The Sound of Perfection

Head Audio Engineer at Myron’s Cabaret Jazz Hails from Career with Music Icons

After serving as a top audio engineer on tour with Prince, Kevin Harvey has high standards engrained in his blood.

“If you were even a little far from what he wanted, you were going home the next day,” recalls Harvey, now head audio engineer for Myron’s Cabaret Jazz at The Smith Center. “You lived in a pressure zone.”

This was far from his only brush with high stakes.

With decades of experience as a leading audio engineer, Harvey also oversaw the audio equipment and set-up on tour with music legends such as Black Sabbath, Diana Ross and Chicago.

For such iconic performers, perfection remained the expected standard – especially with their concerts’ sound quality.

“You learn how to be one step ahead, because your job depends on it,” Harvey remembers.

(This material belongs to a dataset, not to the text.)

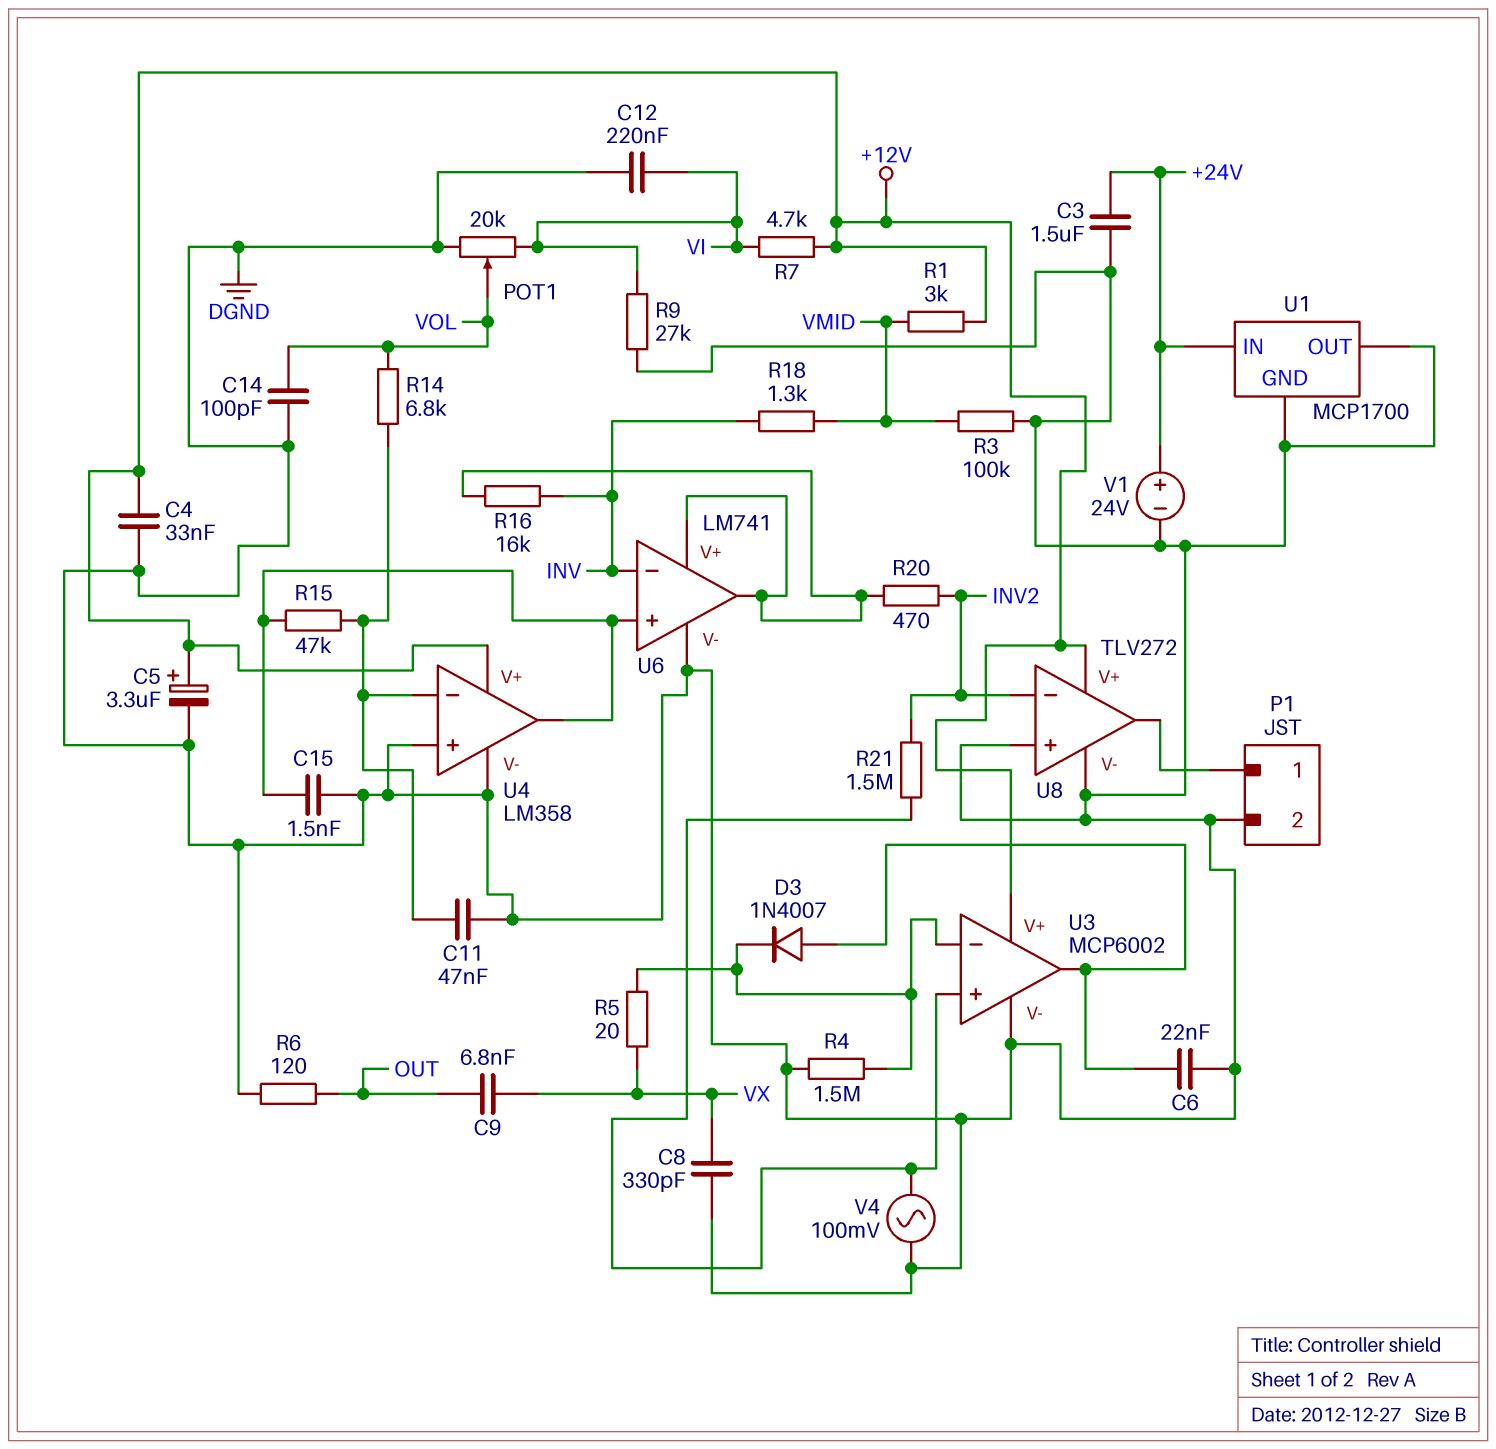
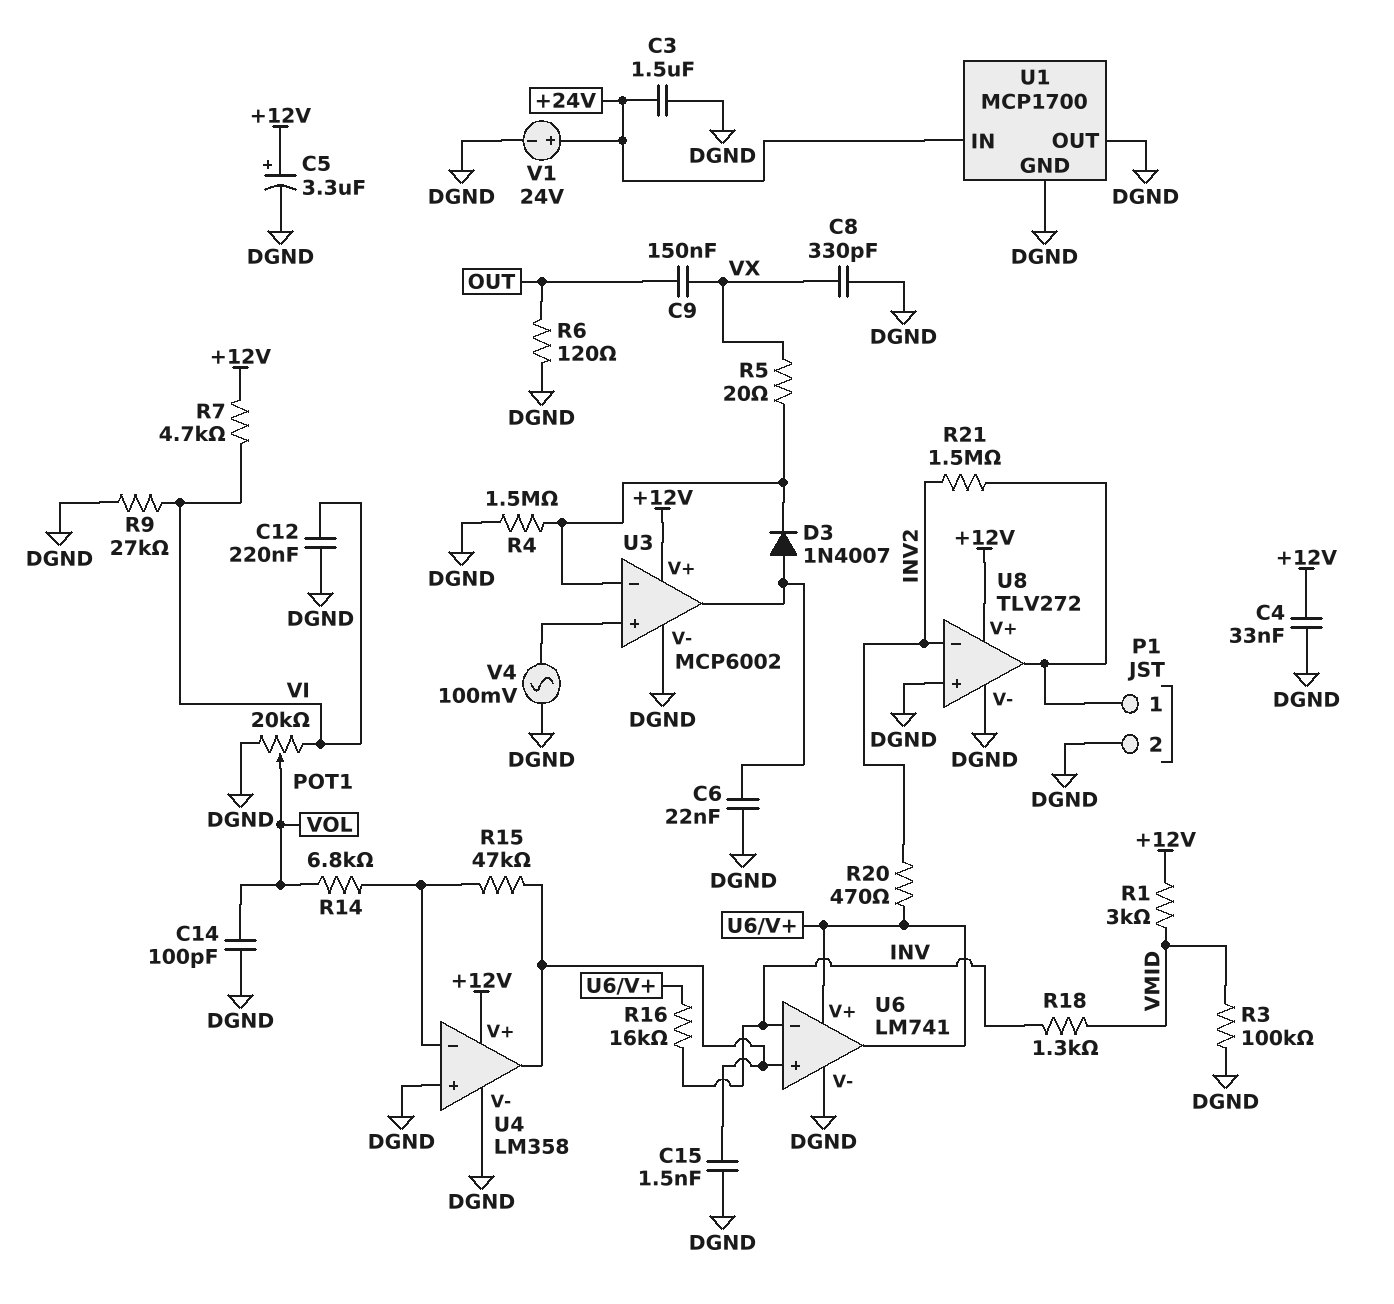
C9: 6.8nF (OUT, VX) -> 150nF (OUT, VX)
C11: 47nF (DGND, U4/in-) -> none
R21: 1.5M (INV2, U3/in+) -> 1.5M (INV2, P1/1)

While he has left his touring days behind, that standard for perfection remains strong with him.

Harvey now takes his unrivaled experience from working with world-renowned performers, and applies this to providing impeccable audio at every concert at Myron’s Cabaret Jazz, a 240-seat space ideal for experiencing live performances up close.

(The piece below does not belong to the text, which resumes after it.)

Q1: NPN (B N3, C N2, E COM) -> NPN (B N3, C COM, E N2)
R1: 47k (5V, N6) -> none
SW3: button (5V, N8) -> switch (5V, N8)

“I bring that major concert touring sensibility to this smaller venue,” Harvey says.

A Different Kind of Challenge

Myron’s Cabaret Jazz offers plenty of tests for Harvey’s expertise.

Showcasing performers that span Broadway, jazz, pop, world rhythms and more, every concert offers a vastly different sound.

“We do everything in this room. I don’t think there’s a genre we haven’t done yet,” Harvey says. “We’ll do a rock show with Frankie Moreno or David Perrico one night, then a quiet, delicate jazz show with John Pizzarelli or Jim Brickman the next.”

With so many different performances, this means a wide range of instruments, vocals and technical equipment for Harvey and his team to balance with each show.

Harvey has yet to hear an artist’s vision that he couldn’t fulfill, however.

Whether a performer aspires to include orchestras, choirs or surround sound, “we are literally able to do anything in here that will fit on this stage,” Harvey assures.

Harvey and his team love being tested, he adds.

“There’s not much performers have thrown at us in seven years that we haven’t been able to pull off,” he says.

A World-Class Crew

It’s typical for performers at Myron’s Cabaret Jazz to end their shows with special shoutouts to the room’s tech crew.

That’s not surprising to Harvey. He hails the venue’s team — including Steven Mack, assistant head of lighting, and Kevin Ruschmann, assistant head audio engineer — as among the very best he has ever worked with.

This serves as a top reason Harvey looks forward to continuing in his role for years to come.

“Myron’s Cabaret Jazz might be a small room, but we pride ourselves on the quality of it,” Harvey says. “We don’t want anyone to go home without having a great experience.”